Die Krefelder gewinnen beim SC Kapellen mit 1:0 und haben ihre kurze Krise überwunden.

Krefeld. Der KFC Uerdingen ist zurück auf Kurs. Wie schon in Rhede genügte dem Krefelder Fußball-Niederrheinligisten beim SC Kapellen-Erft ein Tor, um die drei Punkte mit nach Hause zu nehmen. Bei sommerlichen Temperaturen war es diesmal Ersan Tekkan, der seine Farben im Erftstadion zum Sieg schoss. Mit dem Halbzeitpfiff erzielte der 26-Jährige sein 13. Saisontor.

Es war einer seiner wichtigsten Treffer im Dress der Blau-Roten, denn viele Möglichkeiten boten sich den Gästen nicht. Das galt auch für die Hausherren, die, anders als noch beim 3:1-Sieg vor eineinhalb Wochen in der Grotenburg, keine Überraschungsmomente auf ihrer Seite hatten.

So war auch dieser Erfolg der Krefelder am Ende ungefährdet. „Wir haben an das Spiel in Rhede angeknüpft und gut gestanden. Ich bin sehr zufrieden“, sagte KFC-Trainer Peter Wongrowitz. Die Krefelder führen die Tabelle weiter mit vier Punkten an, da auch Verfolger Turu Düsseldorf gewann.

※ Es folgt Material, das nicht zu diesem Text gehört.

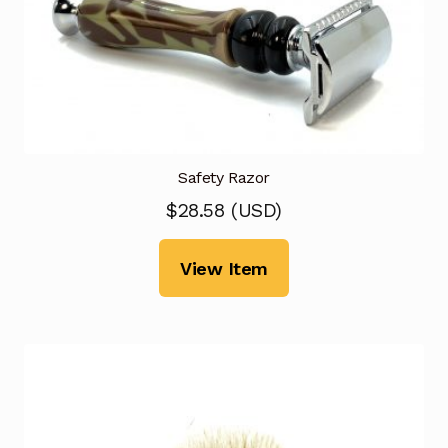
Safety Razor
$
28.58
(
USD
)
View Item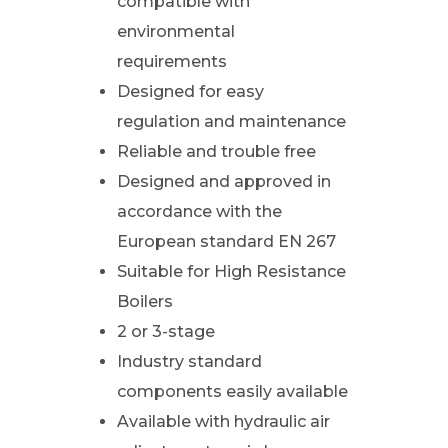
compatible with
environmental
requirements
Designed for easy
regulation and maintenance
Reliable and trouble free
Designed and approved in
accordance with the
European standard EN 267
Suitable for High Resistance
Boilers
2 or 3-stage
Industry standard
components easily available
Available with hydraulic air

Der Coach hatte keine Änderung zur Startelf in Rhede vorgenommen. Die Dreierkette um Dustin Hähner, Bastian Pinske und Igor Bendovski in der Verteidigung war stets Herr der Lage und ließ gegen eine harmlose Kapellener Offensive nichts anbrennen.

Im Angriffsspiel betrieb der KFC weniger Aufwand, kontrollierte aber dennoch die Partie, ohne zu glänzen. Gegen die kompakte Spielweise und das frühe Pressing fanden die Gastgeber keine Mittel. „Der Erfolgsdruck ist sehr hoch. Wichtig war, dass wir gut standen. Fußball ist auch viel Taktik“, sagte Wongrowitz.

Der KFC erarbeitete sich im ersten Durchgang mehrere Halbchancen. Kurz vor der Pause zirkelte Tekkan mit links einen Ball ins lange Eck. Nichts zu machen für SC-Keeper Offermann. Nach der Halbzeit verflachte das Niveau. Der KFC musste nicht mehr tun, sparte die Kräfte, Kapellen konnte nicht mehr zusetzen.

Doch der knappe Spielstand hielt die Spannung hoch. In der Endphase investierte der SC mehr, der KFC spielte gute Konterchancen aber schlecht aus.

Bereits am Freitag kommt Viktoria Goch in die Grotenburg. Dann ist wohl wieder der Kameruner Franck Njambe im Kader, der in dieser Woche nach seinem Heimataufenthalt zurückerwartet wird.